Tree Species Suitability

Potential distribution of forest tree species is modelled using the Random Forest (RF) algorithm. Maps corresponding to RF regression and RF classification algorithms are available for download on this website. Presence/absence records of the most dominant European tree species are used to produce a RF classification in order to predict the presence/absence of each species and a RF regression to predict continuous habitat suitability values from absence to presence of that species (see Casalegno et al., 2010).

Vegetation distribution modelling helps us to understand forest ecosystem functioning and allows to maps vegetation suitability (or potential vegetation distribution) under current climate and to project future scenarios of vegetation change. Habitat suitability maps or potential distribution maps are based on empirical statistical models largely applied in the assessment of climate change impacts on forest, in conservation and forest sustainable management applications. Those empirical models predict the potential distribution of biota as a function of environmental factors. Suitability maps derived using regression models represent the degree of affinity between biota and environment as a continuous field while classification represent the category that is best fitted to the corresponding environment as binary choices: presence/absence.
1. Rationale
In this part we describe modelling techniques and assumptions. The main working hypothesis it that vegetation distribution is strongly determined by environmental factors and that tree species response is constrained by environmental gradients. Further details on model assumptions and theoretical backgrounds of suitability modelling are found in Casalegno et al. (2010), Guisan et al. (2005) and Austin (2007).

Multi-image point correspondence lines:

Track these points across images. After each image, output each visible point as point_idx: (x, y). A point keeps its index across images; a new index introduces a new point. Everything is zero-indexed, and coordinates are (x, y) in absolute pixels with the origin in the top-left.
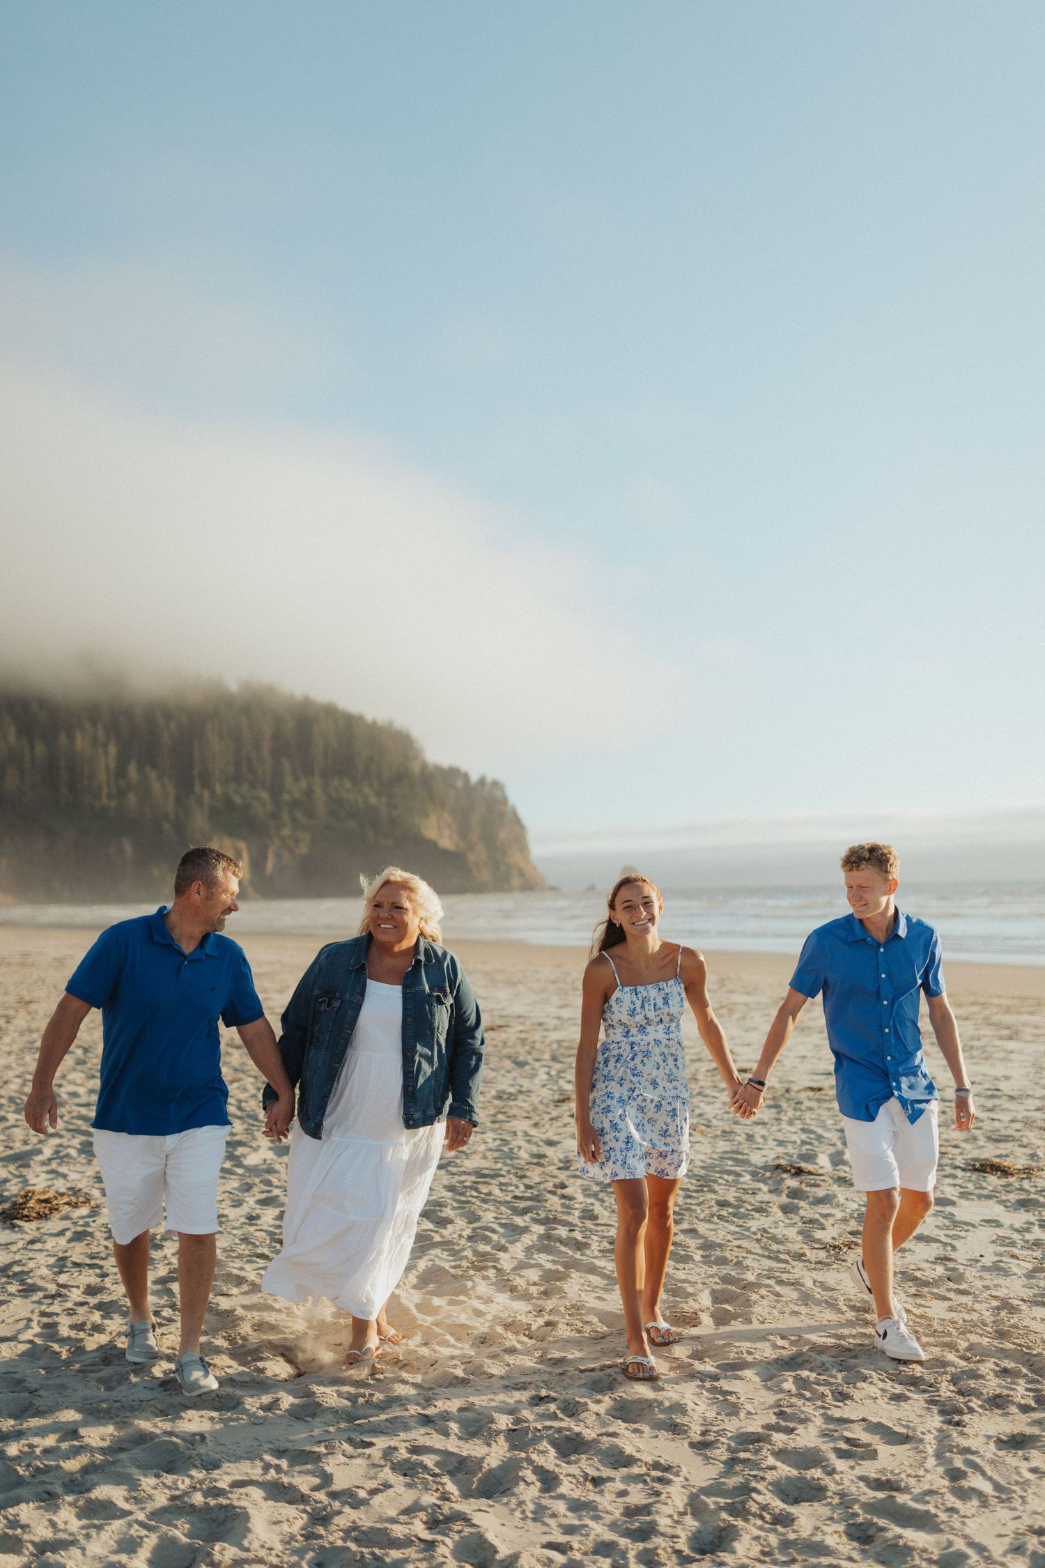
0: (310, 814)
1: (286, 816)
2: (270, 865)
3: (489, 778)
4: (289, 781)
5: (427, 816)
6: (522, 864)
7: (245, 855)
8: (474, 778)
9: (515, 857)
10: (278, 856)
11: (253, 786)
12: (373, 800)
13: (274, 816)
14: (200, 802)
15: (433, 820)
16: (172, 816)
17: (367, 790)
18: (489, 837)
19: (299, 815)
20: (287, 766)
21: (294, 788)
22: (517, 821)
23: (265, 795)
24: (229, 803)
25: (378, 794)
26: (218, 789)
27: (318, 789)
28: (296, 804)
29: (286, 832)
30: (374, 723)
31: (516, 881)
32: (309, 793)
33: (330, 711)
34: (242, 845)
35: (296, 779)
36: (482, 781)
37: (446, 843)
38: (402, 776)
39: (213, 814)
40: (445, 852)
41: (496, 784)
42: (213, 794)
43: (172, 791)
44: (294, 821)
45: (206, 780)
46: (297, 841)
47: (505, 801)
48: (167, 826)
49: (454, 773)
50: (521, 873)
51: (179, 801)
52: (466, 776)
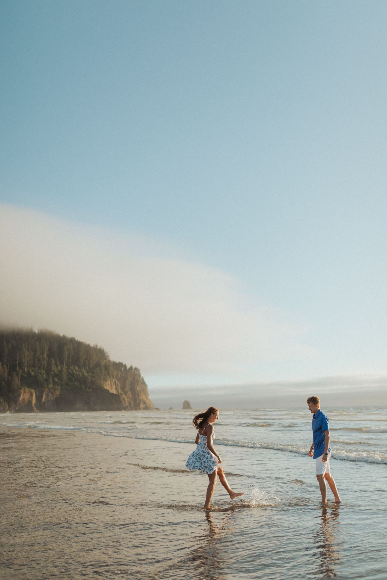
0: (61, 379)
1: (51, 380)
2: (44, 399)
3: (134, 367)
4: (54, 367)
5: (106, 380)
6: (145, 399)
7: (34, 395)
8: (128, 367)
9: (143, 397)
10: (48, 395)
11: (39, 368)
12: (86, 374)
13: (47, 380)
14: (17, 374)
15: (109, 382)
16: (6, 379)
17: (84, 370)
18: (133, 389)
19: (56, 380)
20: (53, 361)
21: (55, 369)
22: (144, 383)
23: (43, 372)
24: (29, 375)
25: (88, 372)
26: (26, 369)
27: (65, 370)
28: (56, 375)
29: (51, 386)
30: (89, 345)
31: (142, 406)
32: (61, 371)
33: (72, 341)
34: (33, 391)
35: (57, 366)
36: (131, 368)
37: (114, 391)
38: (98, 365)
39: (22, 379)
40: (112, 394)
41: (136, 369)
42: (23, 370)
43: (7, 370)
44: (54, 382)
45: (21, 365)
46: (55, 390)
47: (139, 376)
48: (3, 383)
49: (120, 364)
50: (145, 403)
51: (9, 374)
52: (125, 366)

WHAT TO WORK ON:
Echo the passage of the tree species suitability text starting at "1. Rationale" and ending at "and Austin (2007).". Rely only on the text about tree species suitability.

TASK ANSWER:
1. Rationale
In this part we describe modelling techniques and assumptions. The main working hypothesis it that vegetation distribution is strongly determined by environmental factors and that tree species response is constrained by environmental gradients. Further details on model assumptions and theoretical backgrounds of suitability modelling are found in Casalegno et al. (2010), Guisan et al. (2005) and Austin (2007).